South Korea will loosen regulations in the financial industry to aid in the development of capital markets in Asia's third-largest economy, Finance Minister Kwon Okyu said. In July 2006, authorities said they planned to allow securities companies to trade bond futures as part of its program to ease regulations and grant firms space to expand operations. In August last year, the government made known plans to allow overseas holding companies to be listed on local bourses.

The plan to ease regulations requires approval from South Korea’s parliament, Kwon said. The measures may encourage financial industry competition and also help attract investors to the nation's stock market, which is valued at $925 billion and has fell to sixth-largest in the Asia-Pacific region from fourth spot last year. “Once the bill is passed, obstacles that blocked competition among industries and regulations that limited the development of new and creative products will be eliminated,” Kwon said.

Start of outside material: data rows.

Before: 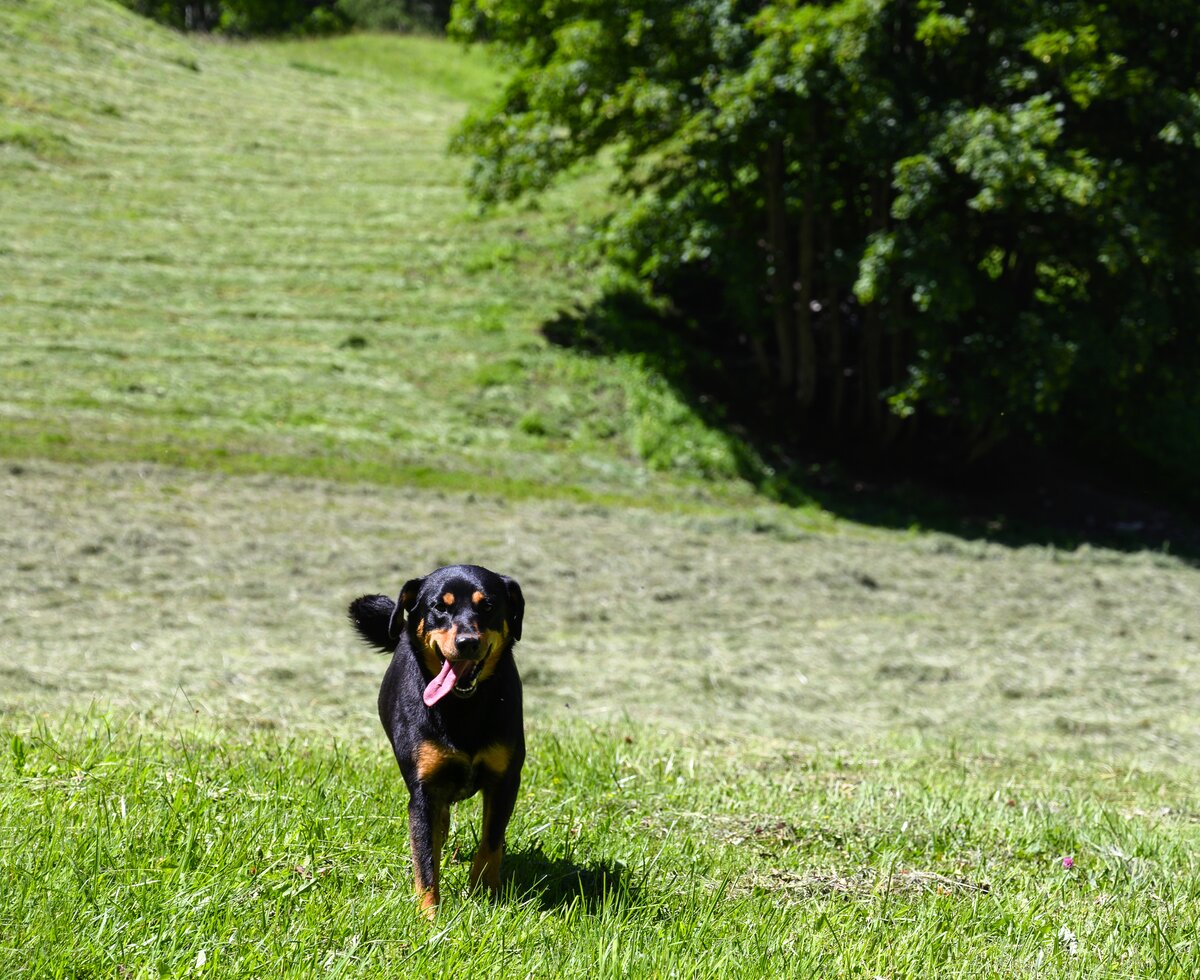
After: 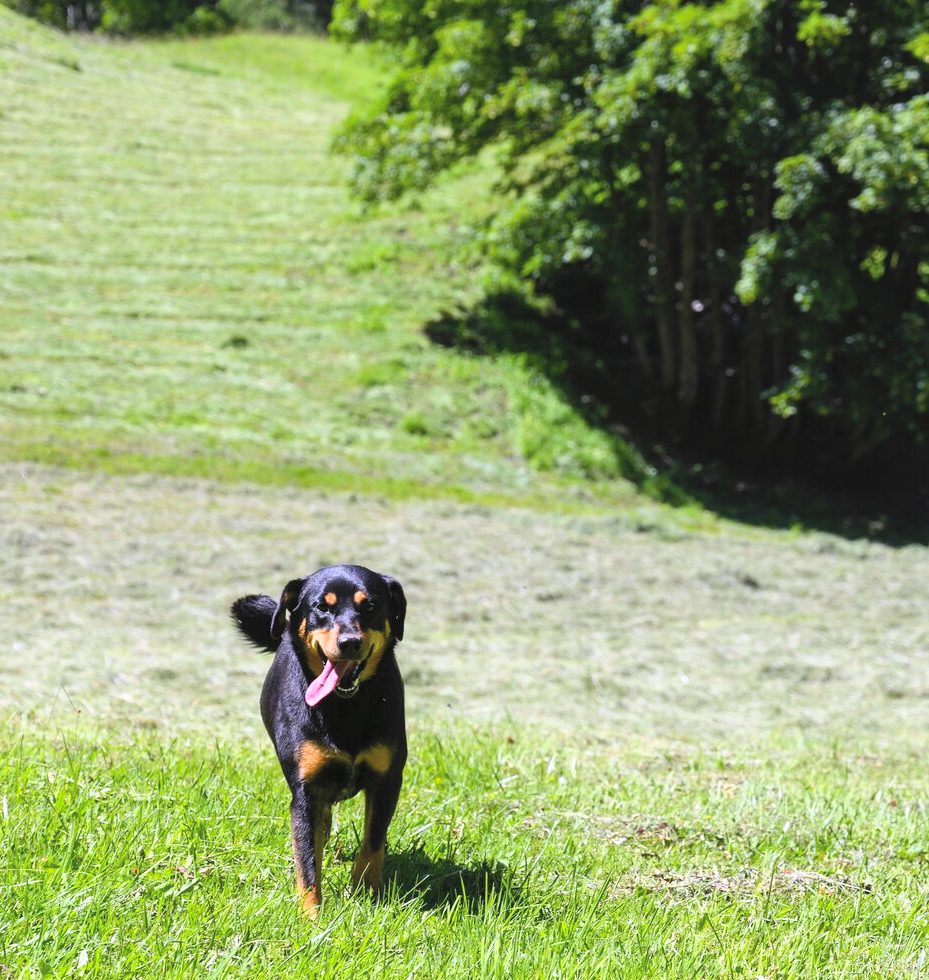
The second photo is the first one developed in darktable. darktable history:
contrast brightness saturation: contrast 0.1, brightness 0.3, saturation 0.14
white balance: red 1.004, blue 1.096
crop: left 9.88%, right 12.664%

In a bid to loosen up, the government will consider permitting the flow of hedge funds into South Korea, he said. Hedge funds may provide new “opportunities for investors” and “promote the development of financial techniques, thereby upgrading Korea's financial markets to the next level.” However, hedge funds may also bring about an increase in market volatility as they pursue short-term profits and take advantage of fragile underdeveloped markets.

Many say Korea is still lagging behind because it failed to break down these financial barriers a generation ago when the west was doing so. Would the move of easing regulations be enough to thrust South Korea forward as an equal competitor in the area of capital markets? With plans for allowing the entry of hedge funds in the pipeline, would South Korea see a surge in investment or make matters worse by creating instability?